In Vitro Contracture Test (CHCT/IVCT): This is the most accurate diagnostic test (approx. 78% overall accuracy) for MH susceptibility. It involves a surgical biopsy of muscle tissue (usually from the thigh) that is immediately tested in a specialized lab.
Genetic Testing: A less invasive blood test that identifies specific gene mutations (mainly RYR1) linked to MH susceptibility.

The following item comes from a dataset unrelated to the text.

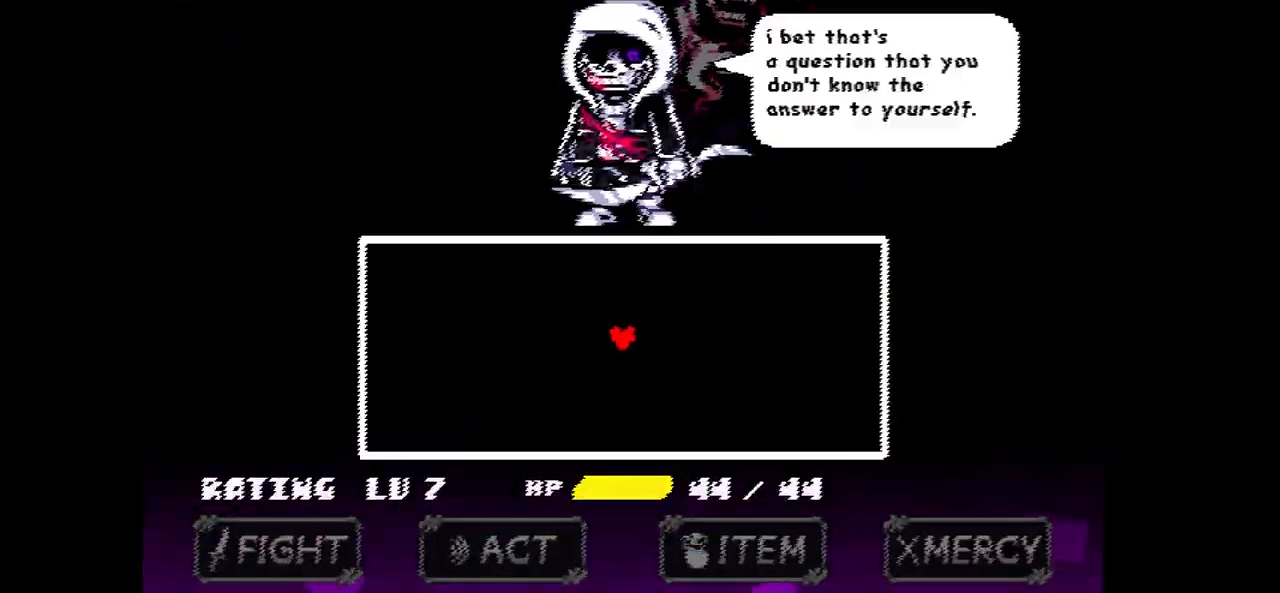
{"keys": [], "events": [[134, "x", "up"], [334, "z", "down"], [467, "z", "up"]]}
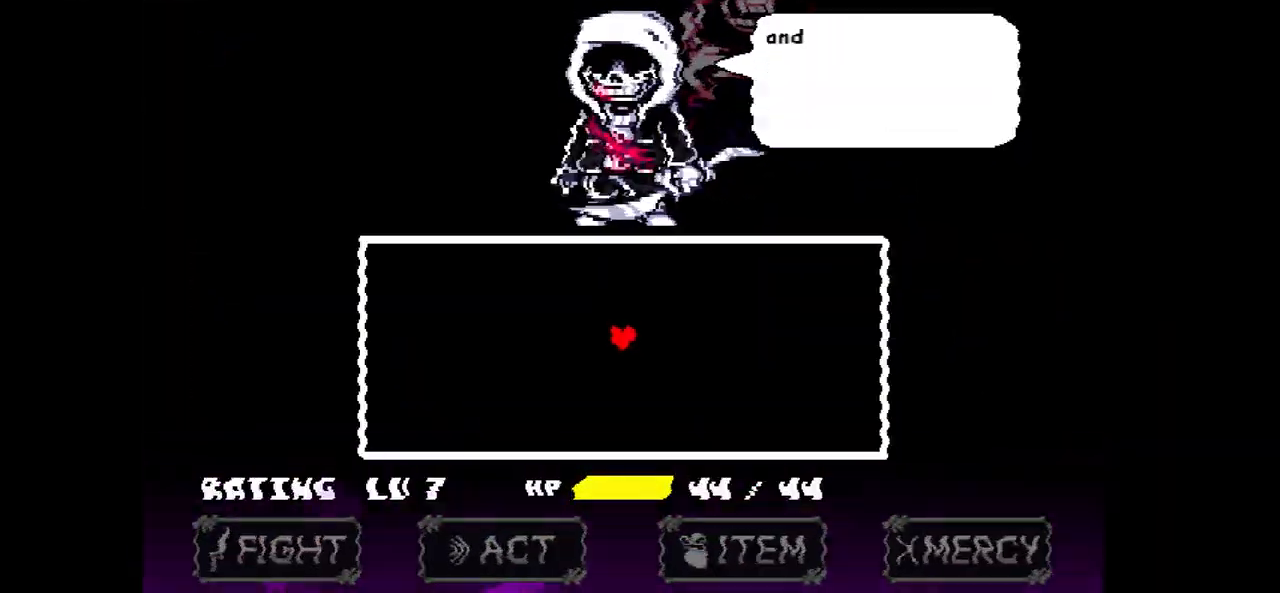
{"keys": [], "events": [[433, "x", "down"], [500, "x", "up"]]}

It is particularly useful for identifying at-risk relatives if a mutation is already known in the family, but it has lower sensitivity compared to CHCT.

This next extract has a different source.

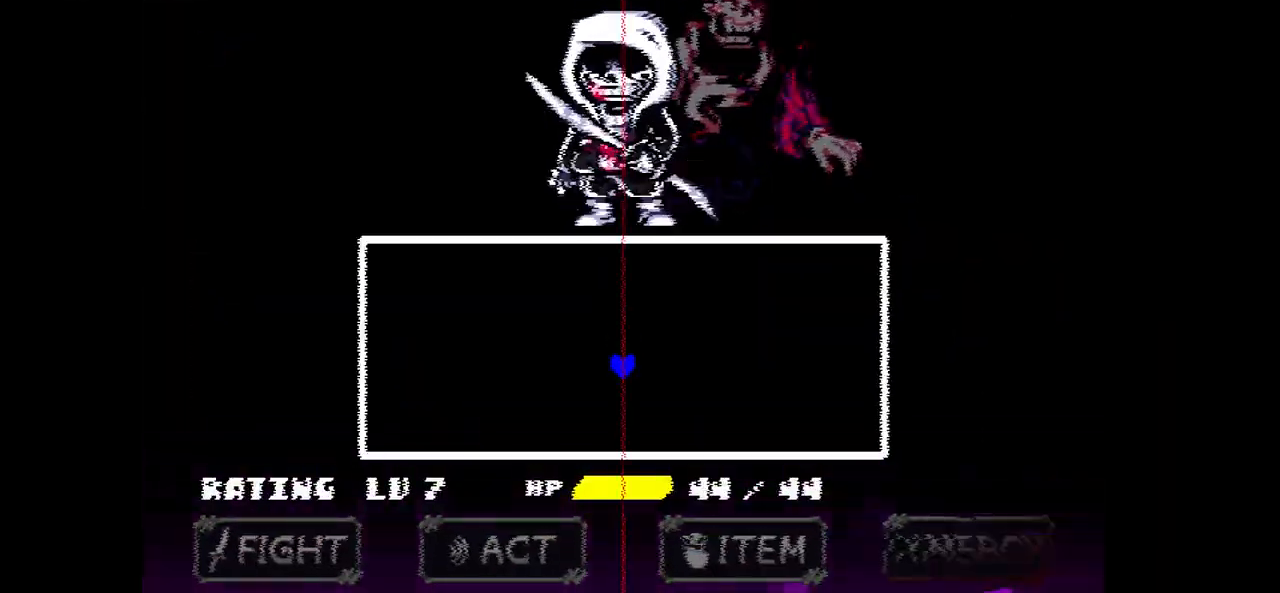
{"keys": ["left"], "events": [[367, "left", "down"]]}
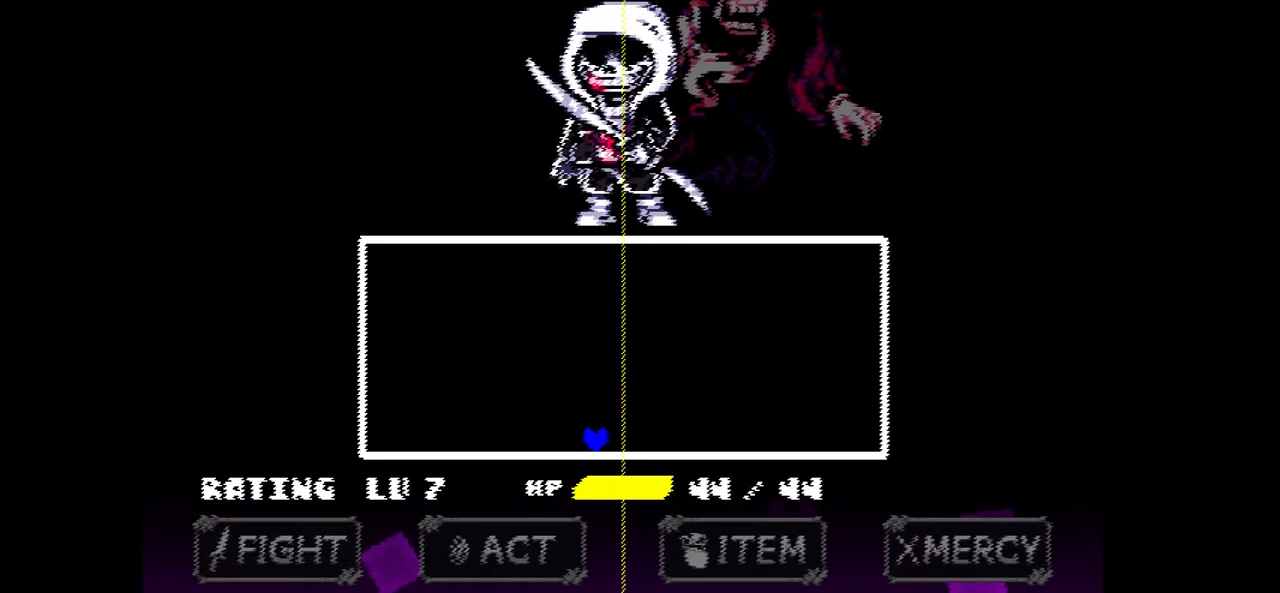
{"keys": [], "events": [[300, "left", "up"]]}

Testing is recommended for individuals with a suspected clinical history of MH (severe muscle rigidity, high fever during anesthesia) or first-degree relatives of a known MH-susceptible patient.
As full genome tests head down to the $100 range, the threshold for ordering such tests will go down. What will go up? The need to better understand when these tests are indicated, how to interpret them, and how to act on the results.
What do you think?





Any substance that decreases ATP levels or production is dangerous. It may be possible to do active research on tissue cultures in the laboratory to determine which anesthesia medications decreases/inhibits ATP production. This can be performed without risk to human populations.

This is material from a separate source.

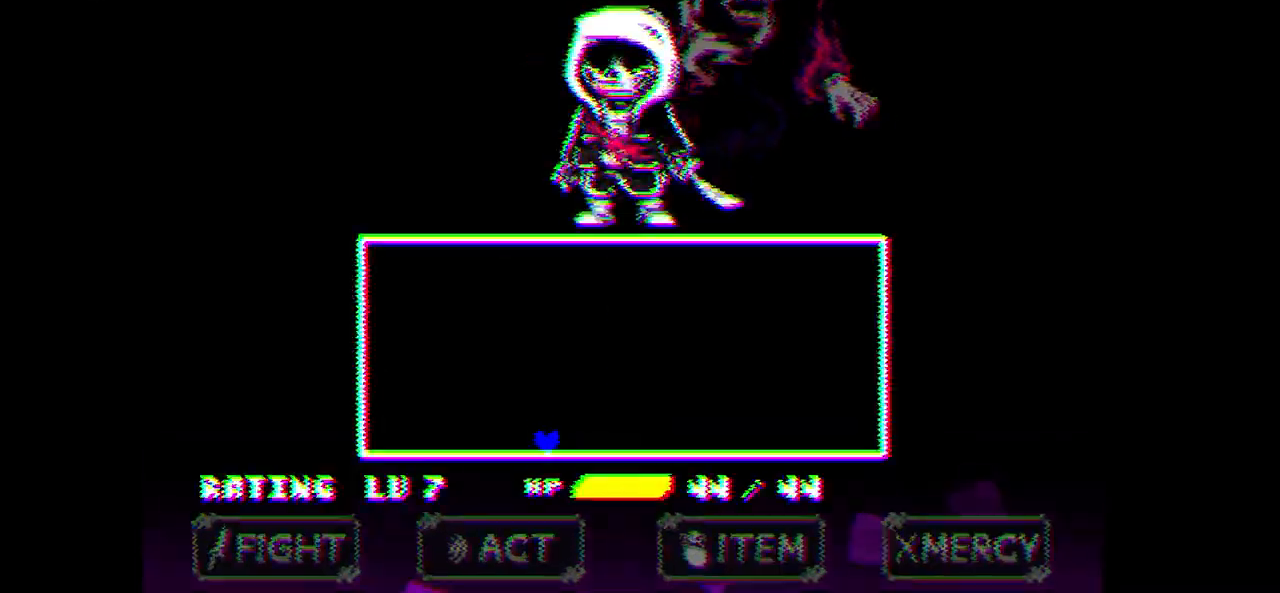
{"keys": [], "events": [[66, "right", "down"], [266, "right", "up"]]}
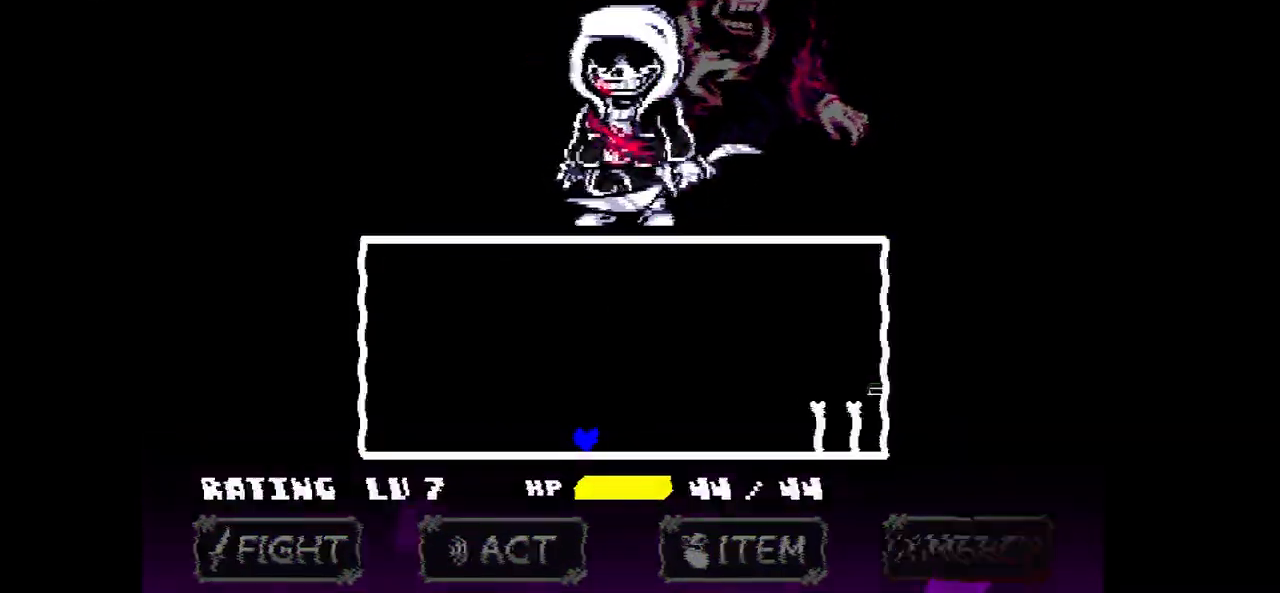
{"keys": ["left"], "events": [[467, "left", "down"]]}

This kind of research, and other approaches should not be undertaken in a vacuum of effort. The Venezuelan government should take a prominent position in this research.
Of course there are medical/legal implications for failure to take appropriate measures for anesthesia for patients with this ancestry. But vastly more efforts need to be taken.
This research door is hardly even open yet.
Michael M. Rosenblatt, DPM
1) Such testing is typically only available at a university hospital.
2) Such testing is not available and would take days or weeks in a rural hospital setting.
3) The best screen is a good history!!! That will avoid the need for a lot of genetic testing, except in adoption cases where parental background is unknown.
4) Re the Texas statute for pseudocholinesterase testing before ECT, I avoided the issue of problems of succinylcholine delayed breakdown, by using a different short acting muscle relaxant, that did not depend upon that mechanism of drug metabolism.
5) ECT should be done in a fully monitored setting (ie the OR). The way it was done over 40 years ago when I was in training, was on the psych ward, with a manual blood pressure cuff, no pulse oximeter, no ETCO2 monitor, and a crash cart EKG, with an ambu bag. After the monitoring standards came into effect, in 1987, we had to have full monitoring that could not be reproduced on the psych ward. We scheduled ECTs at the end of the OR schedule, and did them with full formal monitoring.
6) Processed EEG monitoring was something I introduced to my rural hospital in the 1990s. I later had a nurse manager rip it out of my OR saying that because it was not being used in a famous university hospital, we could not use it in our local hospital. Funny that 30 years later this type of advanced monitoring has come back into vogue.
7)In this specific case it would be foolhardy to implicate all inhalation anesthetics when only sevoflurane has been implicated. This particular anesthetic is primarily used for pediatric inductions. It would be useful to know the duration of exposure, and the procedure types. There is also the option of doing an induction with sevoflurane, and then switching to sevoflurane. Starting IVs for an IV induction for a short procedure, in small pediatric cases, is quite traumatic, especially in an outpatient setting. One could do an induction with sevoflurance or isoflurane, but few anesthesiologists have been trained to do that, due to the breath holds that occur due to the pungency of the anesthetic. But they can be done, if one is properly trained and prepared to do so, and if those agents are not implicated in anesthetic deaths.